31. Sois le bienvenu, Hedinn ; donne-nous des nouvelles de la Norwége. D’où vient que tu as été chassé du pays, et que tu arrives seul ici ?

hedinn.

32. Un plus grand malheur encore m’est survenu. Mon choix s’est arrêté, tandis que je tenais la coupe de Brage, sur la jeune fille royale ta fiancée.

helge.

33. Ne t’accuse point, Hedinn ! les promesse faites en buvant s’accompliront à notre égard. Le chef m’a défié dans la plaine au bout de trois nuits. Je m’y rendrai, mais mon retour est incertain ; profite de ce qui pourra arriver.

hedinn.

34. Tu as dit, Helge, que Hedinn méritait de ta part du bien et de grands présents ; il serait plus convenable pour toi de teindre ton glaive dans le sang que de donner la paix à ton ennemi.

(Helge chanta ainsi, car il pressentait sa mort, et que les esprits, ses compagnons, avaient fait visite à Hedinn en voyant la sorcière chevaucher sur le loup.

Ali, fils du roi Hrodmar, avait provoqué Helge à une bataille à Sigarsvall trois jours après, et Helge chanta.)

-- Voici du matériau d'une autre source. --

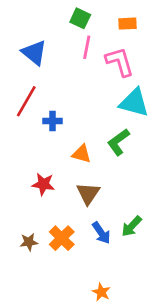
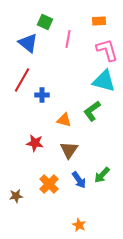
green square: (80, 18) -> (45, 22), moved
pink L-shape: (120, 62) -> (107, 50), moved
brown star: (29, 242) -> (16, 196), moved

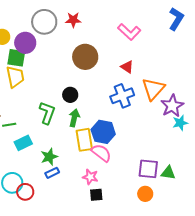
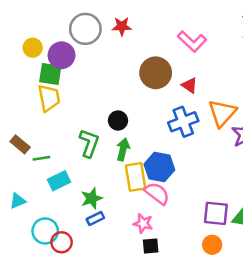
brown circle: (85, 57) -> (156, 73), moved

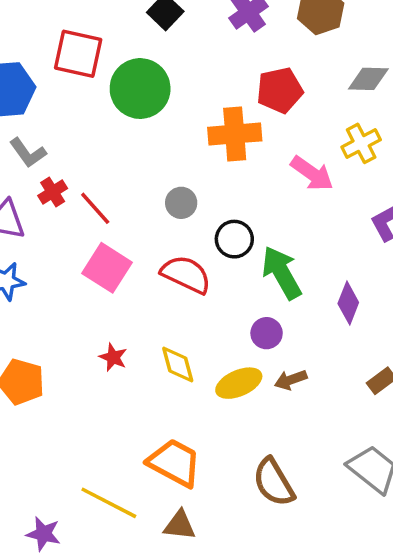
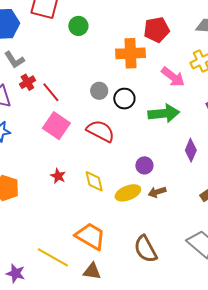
green circle: (140, 89) -> (78, 26), size x0.6
black circle: (234, 239) -> (124, 99), moved
green arrow: (282, 273) -> (164, 113), moved, turned 112

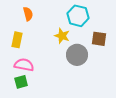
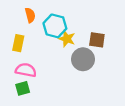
cyan hexagon: (78, 16) -> (55, 26), moved
brown square: (99, 39) -> (97, 40), moved

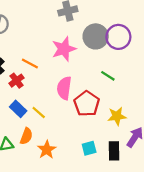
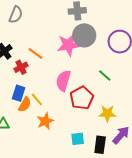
gray circle: (96, 36) -> (84, 35), moved
blue rectangle: (18, 109) -> (19, 93), turned 56
orange semicircle: (26, 136) -> (25, 104), moved
orange star: (47, 150) -> (45, 121), moved

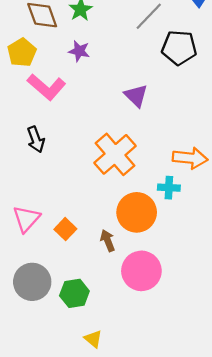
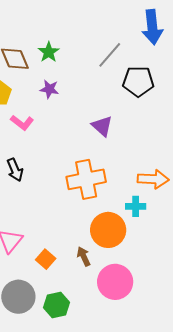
pink L-shape: (47, 87) -> (22, 123), size x0.7
orange cross: (115, 154) -> (86, 179), turned 33
orange square: (65, 229) -> (46, 259), moved

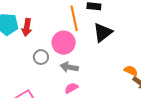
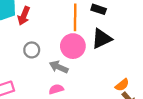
pink circle: (64, 43) -> (73, 46), moved
orange semicircle: (131, 71) -> (122, 85), turned 104

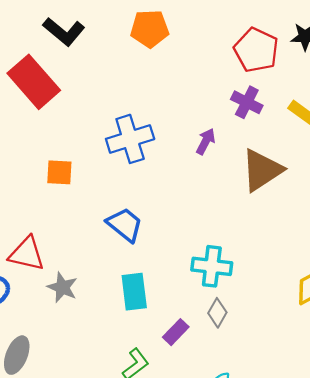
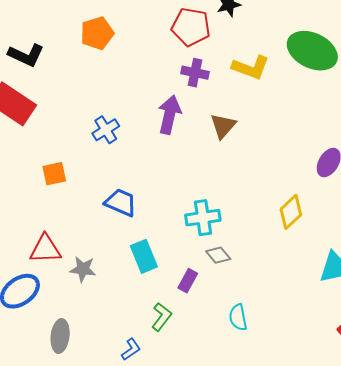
blue cross: (130, 139) -> (106, 130), size x0.7
purple arrow: (206, 141) -> (169, 115), size x1.6
brown triangle: (262, 170) -> (223, 126), size x0.7
gray diamond: (217, 313) -> (218, 255), turned -55

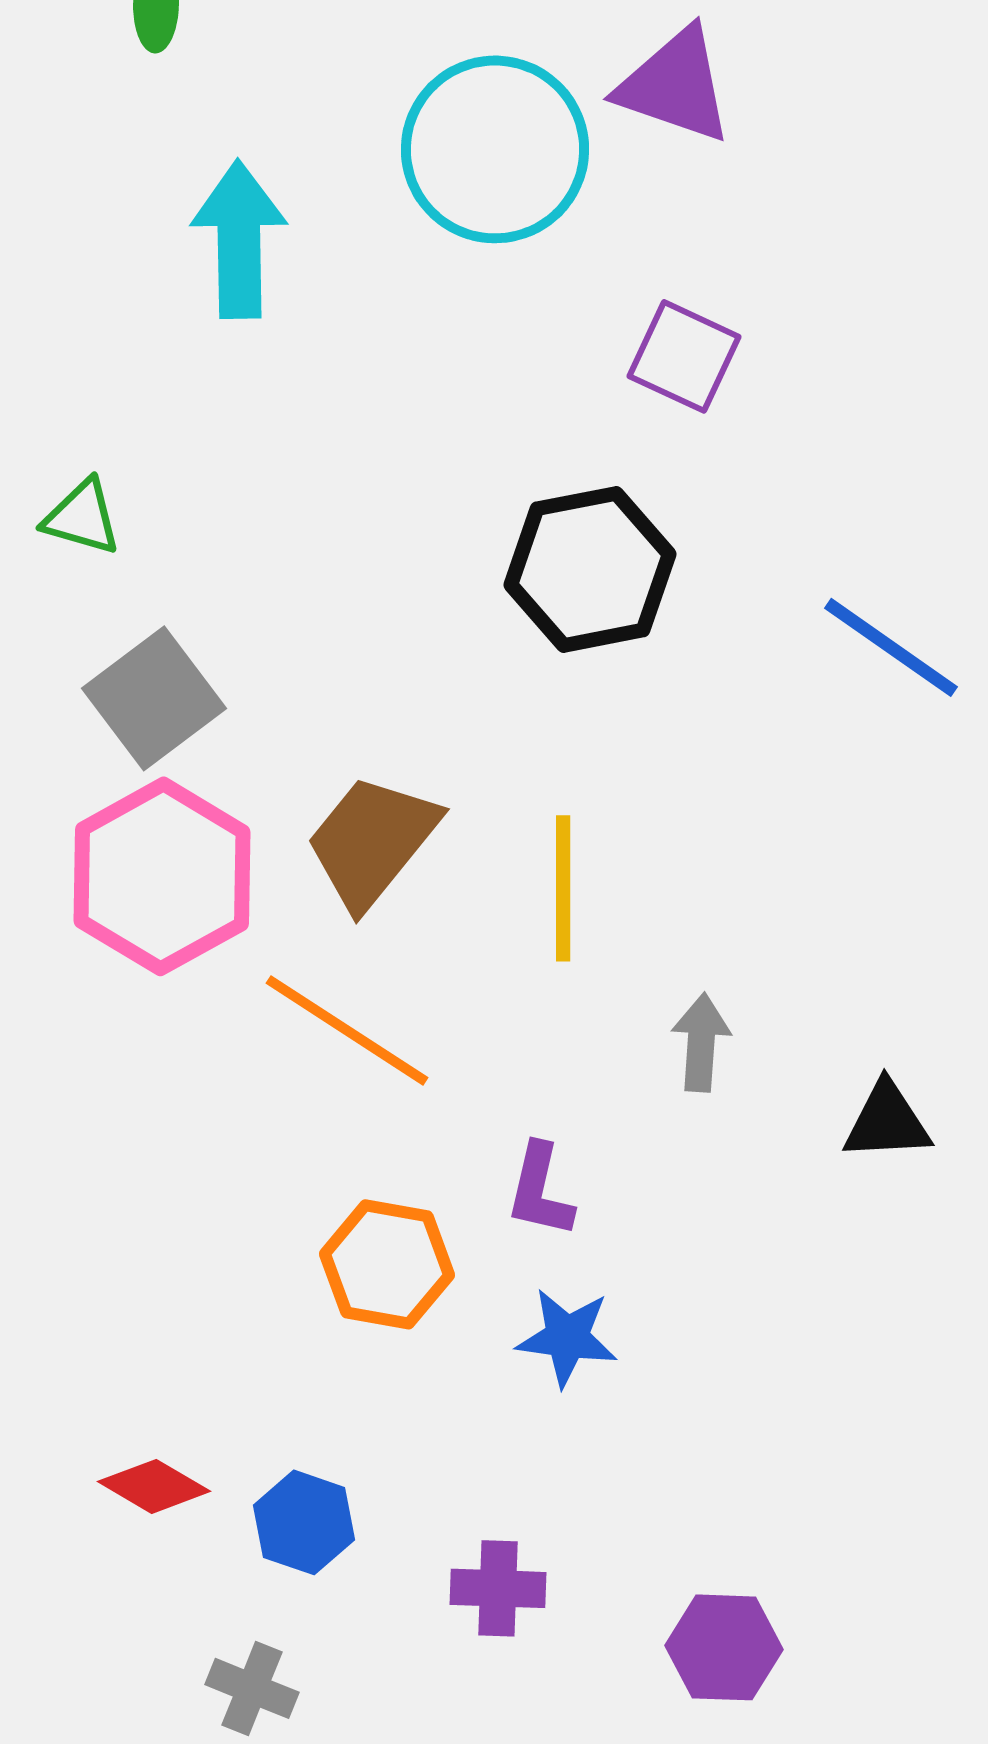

35. Lorsque la nuit fut venue, une femme montée sur un loup demanda à Helge la permission de le suivre ; elle savait que le fils de Sigurlinn succomberait à Sigarsvall.

(Il y eut une grande bataille, où Helge fut blessé mortellement.)

36. Helge envoya Sigar à cheval vers la fille unique d’Eylime, pour la prier de se hâter, si elle voulait trouver le roi en vie.

sigard.

37. Helge m’envoie te parler en personne, Svava. Le prince dit qu’il veut te voir avant de rendre l’esprit.

svava.

38. Qu’est-il arrivé à Helge, le fils de Hjœrvard ? Un chagrin affreux est venu m’assaillir ! La mer l’ aurait-elle trahi, ou bien un glaive l’aurait-il atteint ? Je le vengerai.

sigar.

39. Helge est tombé ce matin auprès de la pierre de Freka ; c’était le meilleur roi qui fût sous le soleil. Alf pourra disposer maintenant de la victoire ; cependant elle lui sera moins nécessaire cette fois.

helge à Svava.

40. Honneur à toi, Svava ! calme ton chagrin ; cette rencontre est probablement la dernière que nous aurons dans ce monde. On demande si la plaie du roi saigne ; le glaive s’est un peu trop approché de mon cœur. 41. Je t’en prie, Svava, ma fiancée…… ne pleure pas si tu veux entendre mes paroles : prépare le lit nuptial pour Hedinn, et donne ton amour à ce jeune prince.

svava.

42. J’avais promis mon amour dans un temps meilleur et lorsque Helge choisissait des anneaux près de moi. Après la mort de mon prince, ce ne sera pas sans violence qu’un roi inconnu me pressera dans ses bras.

helge.

43. Embrasse-moi, Svava !

svava.

Je ne reviendrai pas dans le pays troublé, ni sur les remparts de Rœdul, que je n’aie vengé le fils de Hjoervard, le meilleur roi qui fût sous le soleil.

On dit que Helge et Svava naquirent une seconde fois. Voyez la fin du cinquième chant.